Bayele Henry K, Debnam Edward S, Srai Kaila S
Department of Structural & Molecular Biology, Division of Biosciences, University College London, Gower Street, London WC1E 6BT, United Kingdom.
Department of Neuroscience, Physiology, and Pharmacology, University College London, Royal Free Campus, Rowland Hill Street, London NW3 2PF, United Kingdom.
Biochem Biophys Res Commun. 2016 Jan 15;469(3):521-8. doi: 10.1016/j.bbrc.2015.11.103. Epub 2015 Dec 2.

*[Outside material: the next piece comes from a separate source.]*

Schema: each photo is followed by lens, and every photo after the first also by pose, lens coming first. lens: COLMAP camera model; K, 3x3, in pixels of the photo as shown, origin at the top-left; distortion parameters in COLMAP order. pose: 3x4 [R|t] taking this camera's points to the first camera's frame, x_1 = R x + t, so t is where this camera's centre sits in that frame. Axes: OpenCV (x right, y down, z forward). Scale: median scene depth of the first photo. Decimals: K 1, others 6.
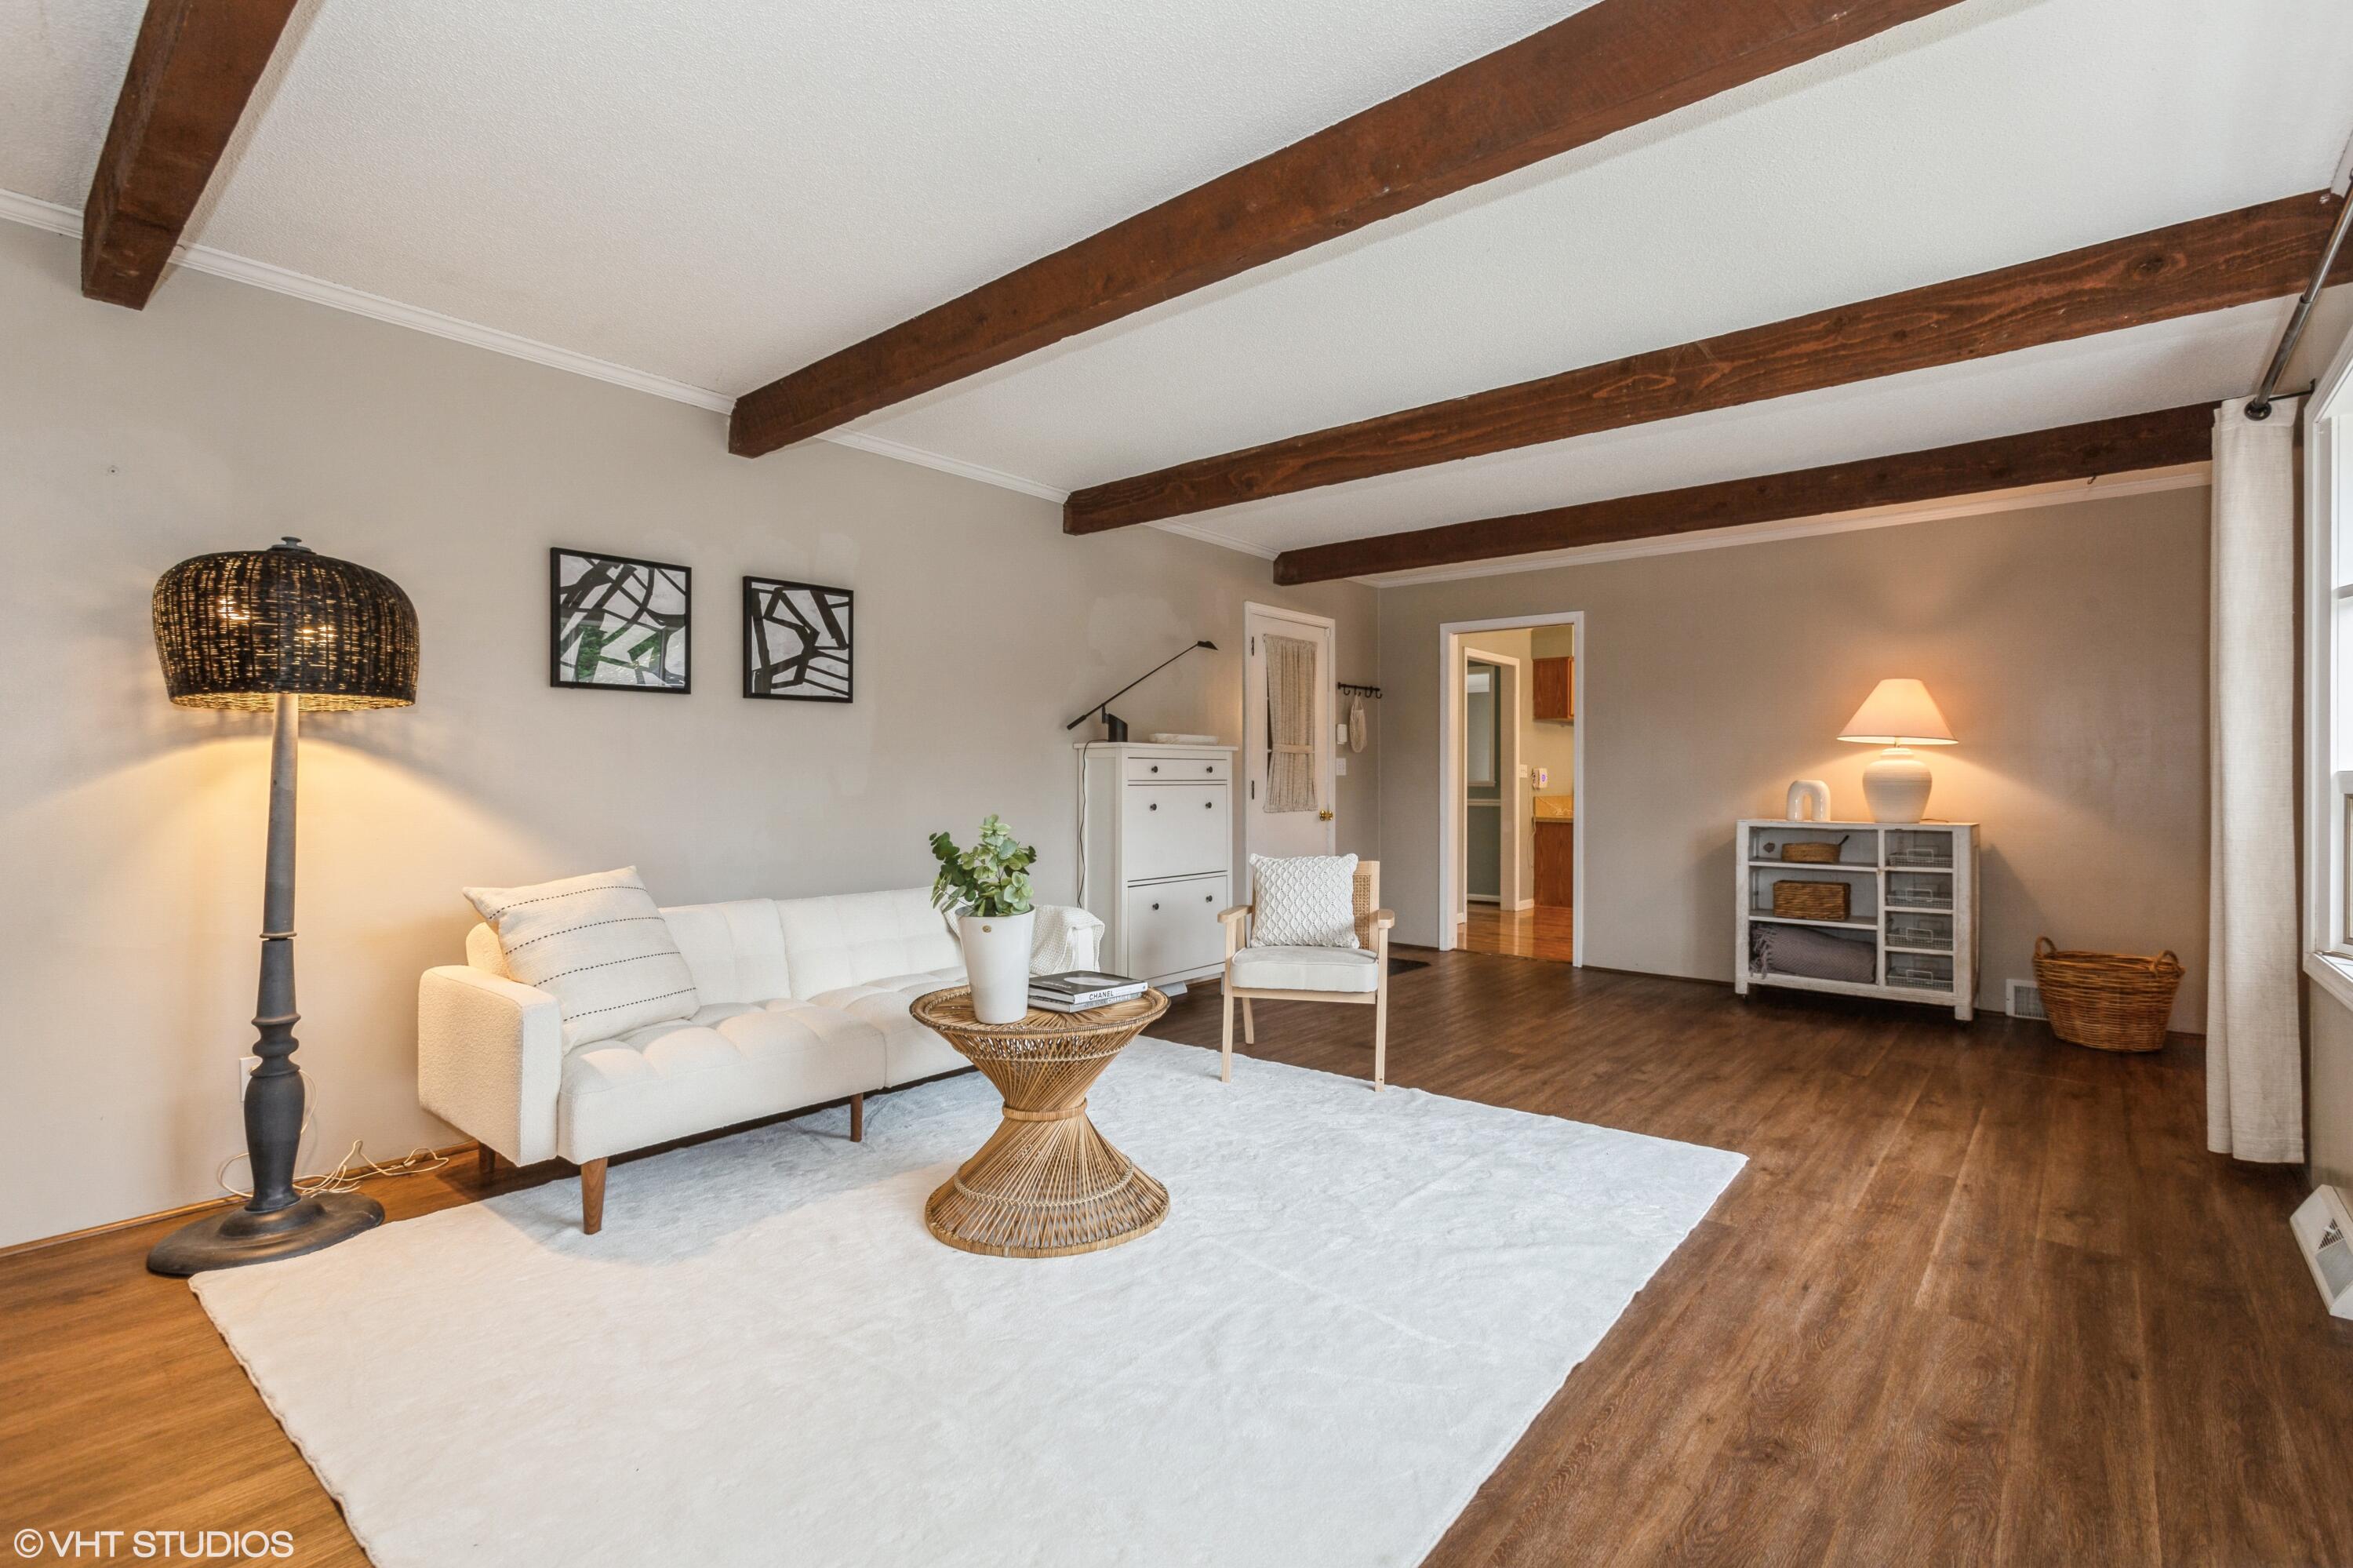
lens RADIAL K [[1079.7, 0, 1173.7], [0, 1079.7, 785.9], [0, 0, 1]] dist [-0.026812, 0.000572]
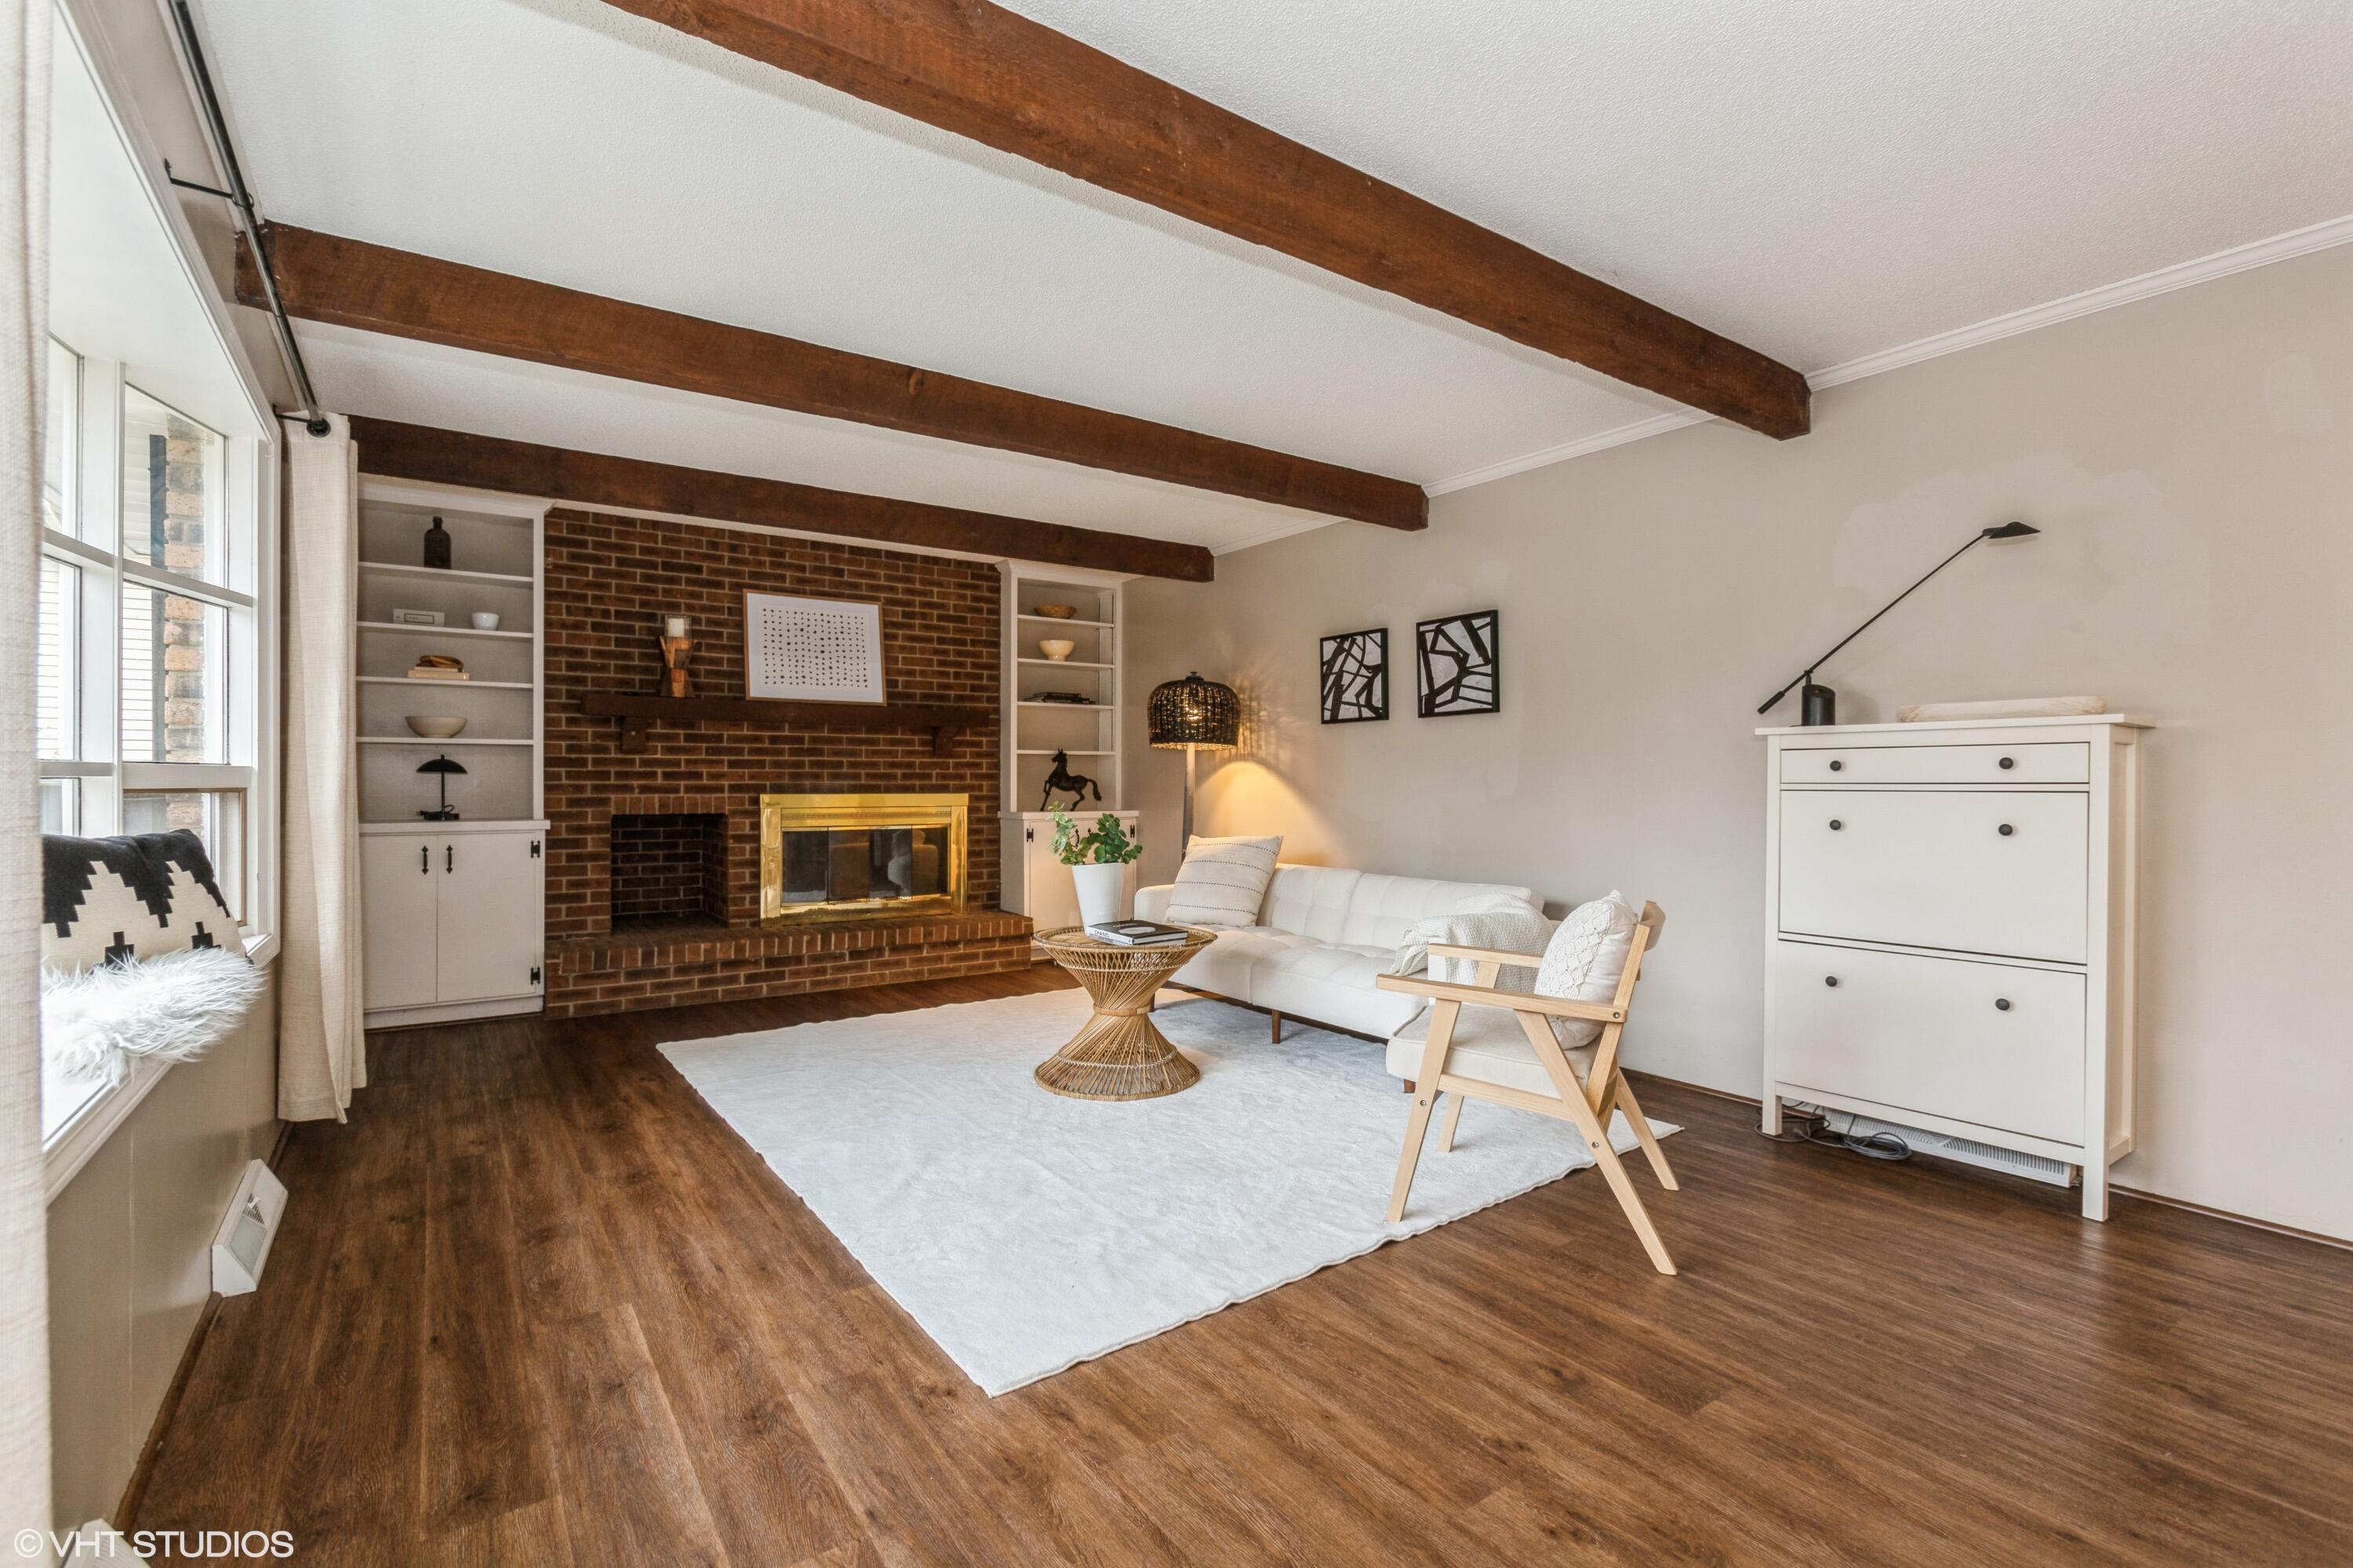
lens RADIAL K [[1079.7, 0, 1174.3], [0, 1079.7, 780.0], [0, 0, 1]] dist [-0.026812, 0.000572]
pose [[-0.251655, 0.002134, -0.967815, 1.016115], [-0.001192, 0.999996, 0.002515, -0.011625], [0.967816, 0.001786, -0.251651, 1.148889]]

The liver expresses batteries of cytoprotective genes that confer cellular resistance to oxidative stress and xenobiotic toxins, and protection against cancer and other stress-related diseases. These genes are mainly regulated by Nrf2, making this transcription factor a target for small molecule discovery to treat such diseases. In this report, we identified dietary polyphenolic antioxidants that not only activated these genes but also relieved Nrf2 repression by Keap1, a Cul3-dependent ubiquitin ligase adaptor protein that mediates its degradation. Analysis of postprandial liver RNA revealed a marked activation of both genes by all test polyphenols compared with controls. Nrf2 inhibition by RNA interference reduced polyphenol effects on its target gene expression. Our data suggest that polyphenols may induce cellular defense genes by derepressing Nrf2 inhibition by Keap1. We posit that this ability to derepress Nrf2 and reactivate its target genes may underlie the protection conferred by polyphenols against oxidative stress-related diseases.
肝脏表达一系列细胞保护基因,这些基因赋予细胞对氧化应激和外源性毒素的抗性,并预防癌症和其他与应激相关的疾病。这些基因主要受Nrf2调控,这使得该转录因子成为治疗此类疾病的小分子发现的靶点。在本报告中,我们鉴定出膳食多酚类抗氧化剂,它们不仅能激活这些基因,还能缓解Keap1对Nrf2的抑制作用。Keap1是一种依赖Cul3的泛素连接酶衔接蛋白,介导Nrf2的降解。与对照组相比,餐后肝脏RNA分析显示,所有测试多酚均能显著激活这两种基因。RNA干扰抑制Nrf2可降低多酚对其靶基因表达的影响。我们的数据表明,多酚可能通过解除Keap1对Nrf2的抑制来诱导细胞防御基因。我们推测,这种解除Nrf2抑制并重新激活其靶基因的能力可能是多酚对氧化应激相关疾病产生保护作用的基础。